Work to be completed:
An exact copy of the whole listing is required.

Record excerpts:

╭──

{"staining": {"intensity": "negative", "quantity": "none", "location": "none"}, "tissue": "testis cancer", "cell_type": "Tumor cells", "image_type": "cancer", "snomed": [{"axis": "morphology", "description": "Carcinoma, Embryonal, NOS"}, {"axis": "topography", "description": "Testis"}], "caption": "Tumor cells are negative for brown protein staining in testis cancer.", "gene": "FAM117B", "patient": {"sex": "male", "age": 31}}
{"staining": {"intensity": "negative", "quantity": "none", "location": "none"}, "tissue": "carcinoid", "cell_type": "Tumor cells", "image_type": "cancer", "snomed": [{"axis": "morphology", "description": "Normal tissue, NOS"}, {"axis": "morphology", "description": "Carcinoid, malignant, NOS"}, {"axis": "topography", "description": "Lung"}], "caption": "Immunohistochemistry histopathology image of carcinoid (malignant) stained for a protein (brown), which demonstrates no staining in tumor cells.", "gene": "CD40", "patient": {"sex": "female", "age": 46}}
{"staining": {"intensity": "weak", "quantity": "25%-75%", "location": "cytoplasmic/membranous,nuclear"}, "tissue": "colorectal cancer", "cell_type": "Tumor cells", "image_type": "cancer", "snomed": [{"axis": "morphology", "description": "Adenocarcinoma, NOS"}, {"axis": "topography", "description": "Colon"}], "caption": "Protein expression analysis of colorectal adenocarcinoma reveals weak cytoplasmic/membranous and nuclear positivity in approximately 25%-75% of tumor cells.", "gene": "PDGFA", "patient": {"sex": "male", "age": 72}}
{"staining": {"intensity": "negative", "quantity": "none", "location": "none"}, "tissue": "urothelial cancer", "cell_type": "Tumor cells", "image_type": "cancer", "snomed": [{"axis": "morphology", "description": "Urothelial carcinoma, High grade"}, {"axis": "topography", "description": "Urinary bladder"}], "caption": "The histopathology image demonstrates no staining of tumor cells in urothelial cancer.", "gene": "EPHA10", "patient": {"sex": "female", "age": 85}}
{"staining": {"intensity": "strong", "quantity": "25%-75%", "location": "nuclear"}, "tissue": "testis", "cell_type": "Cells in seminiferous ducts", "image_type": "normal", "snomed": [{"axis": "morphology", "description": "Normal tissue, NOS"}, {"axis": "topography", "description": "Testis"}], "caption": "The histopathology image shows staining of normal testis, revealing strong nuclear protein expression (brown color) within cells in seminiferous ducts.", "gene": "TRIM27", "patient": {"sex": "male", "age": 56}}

╰──

Answer space:
{"staining": {"intensity": "negative", "quantity": "none", "location": "none"}, "tissue": "testis cancer", "cell_type": "Tumor cells", "image_type": "cancer", "snomed": [{"axis": "morphology", "description": "Carcinoma, Embryonal, NOS"}, {"axis": "topography", "description": "Testis"}], "caption": "Tumor cells are negative for brown protein staining in testis cancer.", "gene": "FAM117B", "patient": {"sex": "male", "age": 31}}
{"staining": {"intensity": "negative", "quantity": "none", "location": "none"}, "tissue": "carcinoid", "cell_type": "Tumor cells", "image_type": "cancer", "snomed": [{"axis": "morphology", "description": "Normal tissue, NOS"}, {"axis": "morphology", "description": "Carcinoid, malignant, NOS"}, {"axis": "topography", "description": "Lung"}], "caption": "Immunohistochemistry histopathology image of carcinoid (malignant) stained for a protein (brown), which demonstrates no staining in tumor cells.", "gene": "CD40", "patient": {"sex": "female", "age": 46}}
{"staining": {"intensity": "weak", "quantity": "25%-75%", "location": "cytoplasmic/membranous,nuclear"}, "tissue": "colorectal cancer", "cell_type": "Tumor cells", "image_type": "cancer", "snomed": [{"axis": "morphology", "description": "Adenocarcinoma, NOS"}, {"axis": "topography", "description": "Colon"}], "caption": "Protein expression analysis of colorectal adenocarcinoma reveals weak cytoplasmic/membranous and nuclear positivity in approximately 25%-75% of tumor cells.", "gene": "PDGFA", "patient": {"sex": "male", "age": 72}}
{"staining": {"intensity": "negative", "quantity": "none", "location": "none"}, "tissue": "urothelial cancer", "cell_type": "Tumor cells", "image_type": "cancer", "snomed": [{"axis": "morphology", "description": "Urothelial carcinoma, High grade"}, {"axis": "topography", "description": "Urinary bladder"}], "caption": "The histopathology image demonstrates no staining of tumor cells in urothelial cancer.", "gene": "EPHA10", "patient": {"sex": "female", "age": 85}}
{"staining": {"intensity": "strong", "quantity": "25%-75%", "location": "nuclear"}, "tissue": "testis", "cell_type": "Cells in seminiferous ducts", "image_type": "normal", "snomed": [{"axis": "morphology", "description": "Normal tissue, NOS"}, {"axis": "topography", "description": "Testis"}], "caption": "The histopathology image shows staining of normal testis, revealing strong nuclear protein expression (brown color) within cells in seminiferous ducts.", "gene": "TRIM27", "patient": {"sex": "male", "age": 56}}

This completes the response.